Então por que o Goldman Sachs pensa de outra forma? Vamos aos números usados pelos analistas do banco. O estoque de crédito, em termos nominais, cresceu 8,9% em 12 meses até agosto, contra 9,3% em julho. Já em termos reais, a alta foi de 4,1%.

As taxas de juros no crédito livre caíram tanto para pessoa física quanto para a jurídica. A inadimplência das empresas no crédito livre subiu ligeiramente, de 3,2% para 3,3%, entre agosto e setembro, e enquanto a das famílias recuou de 6,2% para 6,1%. Um resultado que o banco americano vê como fraco.

“Esperamos que as condições de crédito sejam exigentes nos próximos meses dado o alto nível de endividamento do consumidor, as taxas reais altas, as perspectivas de suavização da atividade real e várias situações de dificuldades no crédito corporativo”, afirmaram os analistas do Goldman Sachs.

Para eles, a situação só não é pior do que no ano passado porque tem acontecido generosas transferências fiscais, somadas a um ritmo robusto do mercado de trabalho.

Presidente do Bradesco Octavio de Lazari, diz que o banco já estuda formas de reduzir os juros em algumas linhas de crédito ainda em 2023 (Crédito: Zanone Fraissat)

Otimismo

Economista da Associação Comercial de São Paulo (ACSP), Ulisses Ruiz de Gamboa é bem mais otimista, prevendo alta de 1,9% no desempenho do varejo paulistano este ano na comparação com 2022.

Para a cofundadora da plataforma Bankly, Marilyn Hahn, o corte na Selic está repercutindo bem no mercado de crédito e no consumo.
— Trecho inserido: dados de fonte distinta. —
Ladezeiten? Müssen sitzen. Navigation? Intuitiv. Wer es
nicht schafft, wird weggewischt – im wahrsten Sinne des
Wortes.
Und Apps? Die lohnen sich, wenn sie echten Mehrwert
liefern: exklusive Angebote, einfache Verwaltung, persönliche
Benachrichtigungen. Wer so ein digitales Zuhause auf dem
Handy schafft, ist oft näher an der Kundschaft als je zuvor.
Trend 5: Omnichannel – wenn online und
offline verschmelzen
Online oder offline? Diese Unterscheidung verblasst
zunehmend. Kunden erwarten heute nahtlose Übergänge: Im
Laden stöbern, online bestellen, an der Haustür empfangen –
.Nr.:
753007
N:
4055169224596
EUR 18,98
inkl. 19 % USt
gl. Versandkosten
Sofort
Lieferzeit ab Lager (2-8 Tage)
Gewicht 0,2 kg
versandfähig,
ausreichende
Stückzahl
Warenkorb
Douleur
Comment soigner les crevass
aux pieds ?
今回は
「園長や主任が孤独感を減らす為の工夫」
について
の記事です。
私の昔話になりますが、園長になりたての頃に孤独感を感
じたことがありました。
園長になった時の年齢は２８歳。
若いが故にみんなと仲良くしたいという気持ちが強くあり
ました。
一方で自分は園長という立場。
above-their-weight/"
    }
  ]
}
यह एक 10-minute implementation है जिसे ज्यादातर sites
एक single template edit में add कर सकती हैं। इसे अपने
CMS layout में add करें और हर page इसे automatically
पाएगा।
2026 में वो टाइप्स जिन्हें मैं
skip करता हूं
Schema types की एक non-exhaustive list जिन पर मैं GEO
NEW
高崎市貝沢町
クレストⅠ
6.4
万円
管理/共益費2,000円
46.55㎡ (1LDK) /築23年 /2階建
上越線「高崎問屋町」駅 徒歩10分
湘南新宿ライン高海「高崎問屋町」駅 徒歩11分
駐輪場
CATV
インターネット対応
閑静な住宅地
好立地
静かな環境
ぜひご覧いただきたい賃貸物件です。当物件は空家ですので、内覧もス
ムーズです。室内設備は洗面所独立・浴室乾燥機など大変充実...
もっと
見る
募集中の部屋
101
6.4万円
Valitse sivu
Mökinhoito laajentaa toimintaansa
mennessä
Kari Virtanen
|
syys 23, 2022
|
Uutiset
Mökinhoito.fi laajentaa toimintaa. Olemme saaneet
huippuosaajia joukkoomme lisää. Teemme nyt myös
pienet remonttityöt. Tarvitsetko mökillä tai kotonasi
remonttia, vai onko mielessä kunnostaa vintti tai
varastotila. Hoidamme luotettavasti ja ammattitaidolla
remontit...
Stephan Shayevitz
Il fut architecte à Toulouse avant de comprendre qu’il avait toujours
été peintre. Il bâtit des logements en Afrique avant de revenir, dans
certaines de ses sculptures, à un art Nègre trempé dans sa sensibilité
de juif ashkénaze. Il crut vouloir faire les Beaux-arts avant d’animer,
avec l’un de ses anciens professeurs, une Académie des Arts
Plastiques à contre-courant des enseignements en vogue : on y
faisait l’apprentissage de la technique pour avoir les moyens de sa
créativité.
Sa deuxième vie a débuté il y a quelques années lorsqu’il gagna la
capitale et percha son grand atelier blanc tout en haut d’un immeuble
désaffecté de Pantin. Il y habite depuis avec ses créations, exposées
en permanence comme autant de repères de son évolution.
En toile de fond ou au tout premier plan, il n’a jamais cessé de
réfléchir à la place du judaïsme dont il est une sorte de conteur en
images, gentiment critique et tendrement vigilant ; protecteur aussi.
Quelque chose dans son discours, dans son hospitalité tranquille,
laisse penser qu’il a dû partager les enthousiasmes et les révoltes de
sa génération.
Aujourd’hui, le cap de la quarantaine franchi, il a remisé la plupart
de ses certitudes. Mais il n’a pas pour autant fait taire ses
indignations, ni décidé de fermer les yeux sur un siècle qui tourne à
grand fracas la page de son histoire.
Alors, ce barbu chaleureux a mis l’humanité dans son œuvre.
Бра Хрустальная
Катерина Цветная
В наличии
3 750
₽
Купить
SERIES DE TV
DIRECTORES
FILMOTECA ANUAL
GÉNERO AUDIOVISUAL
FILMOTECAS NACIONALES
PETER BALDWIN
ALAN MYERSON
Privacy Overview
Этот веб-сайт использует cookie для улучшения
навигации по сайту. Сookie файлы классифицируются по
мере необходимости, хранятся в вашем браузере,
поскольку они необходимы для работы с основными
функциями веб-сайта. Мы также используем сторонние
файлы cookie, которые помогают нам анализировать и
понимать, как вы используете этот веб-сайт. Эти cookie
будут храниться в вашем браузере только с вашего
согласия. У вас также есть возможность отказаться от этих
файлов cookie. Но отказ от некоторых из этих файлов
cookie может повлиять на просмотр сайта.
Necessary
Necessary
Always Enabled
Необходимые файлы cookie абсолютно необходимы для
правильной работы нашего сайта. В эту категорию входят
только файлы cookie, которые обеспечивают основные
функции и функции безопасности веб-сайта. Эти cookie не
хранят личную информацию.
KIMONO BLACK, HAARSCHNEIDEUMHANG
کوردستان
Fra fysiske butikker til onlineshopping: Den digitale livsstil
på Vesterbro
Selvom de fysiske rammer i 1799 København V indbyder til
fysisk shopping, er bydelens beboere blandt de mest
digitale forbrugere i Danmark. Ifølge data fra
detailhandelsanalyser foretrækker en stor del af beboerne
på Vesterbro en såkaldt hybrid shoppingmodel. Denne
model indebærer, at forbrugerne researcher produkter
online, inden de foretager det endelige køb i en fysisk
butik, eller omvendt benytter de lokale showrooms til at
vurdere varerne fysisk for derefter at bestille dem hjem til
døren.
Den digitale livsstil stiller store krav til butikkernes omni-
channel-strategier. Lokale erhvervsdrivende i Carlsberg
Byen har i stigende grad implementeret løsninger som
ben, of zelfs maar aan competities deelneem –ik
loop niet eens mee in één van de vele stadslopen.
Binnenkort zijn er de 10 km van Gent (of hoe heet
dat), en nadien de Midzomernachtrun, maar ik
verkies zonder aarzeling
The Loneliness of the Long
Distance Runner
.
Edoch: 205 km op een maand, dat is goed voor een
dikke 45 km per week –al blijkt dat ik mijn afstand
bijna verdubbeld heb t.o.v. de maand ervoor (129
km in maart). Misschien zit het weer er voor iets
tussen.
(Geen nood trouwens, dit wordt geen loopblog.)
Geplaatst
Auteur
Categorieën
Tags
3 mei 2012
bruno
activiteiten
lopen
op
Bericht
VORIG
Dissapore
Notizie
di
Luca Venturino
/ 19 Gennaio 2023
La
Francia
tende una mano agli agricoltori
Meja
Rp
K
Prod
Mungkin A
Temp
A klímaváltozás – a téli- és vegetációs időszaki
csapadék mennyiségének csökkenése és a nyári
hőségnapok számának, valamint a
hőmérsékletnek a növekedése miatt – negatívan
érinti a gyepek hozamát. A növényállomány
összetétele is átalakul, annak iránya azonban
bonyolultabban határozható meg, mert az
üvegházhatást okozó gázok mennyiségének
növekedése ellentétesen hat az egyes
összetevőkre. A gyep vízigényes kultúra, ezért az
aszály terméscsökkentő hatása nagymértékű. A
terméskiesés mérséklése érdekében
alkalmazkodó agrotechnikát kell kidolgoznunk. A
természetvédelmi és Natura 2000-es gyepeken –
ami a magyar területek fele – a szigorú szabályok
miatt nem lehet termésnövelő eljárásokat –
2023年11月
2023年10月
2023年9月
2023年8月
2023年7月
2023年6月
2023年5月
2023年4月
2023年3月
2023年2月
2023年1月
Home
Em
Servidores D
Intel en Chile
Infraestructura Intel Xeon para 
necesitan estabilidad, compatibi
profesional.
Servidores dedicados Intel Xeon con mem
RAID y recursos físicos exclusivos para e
Segundo ela, a queda de meio ponto percentual na taxa básica em setembro influencia diretamente na tomada de crédito e no apetite ao consumo do brasileiro.

A isso deverá se somar a janela de final de ano, com eventos como Black Friday e Natal. “O bom resultado nas vendas no último trimestre será fator crucial para apoiar a tomada de decisão em relação a possíveis expansões do investimento da indústria e do varejo em 2024”, disse.

Nesse cenário de mais otimismo, o programa de renegociação de dívidas Desenrola Brasil terá papel protagonista, de acordo com Patrícia Zanlorenci, CEO da Vellore Ventures.

“Embora o efeito da taxa de juros ainda demore um pouco para surtir efeitos, porque existem outros fatores que afetam diretamente o mercado, como o risco alto de crédito e o alto grau de endividamento das famílias brasileiras, programas do governo federal como o Desenrola Brasil ajudam neste sentido.”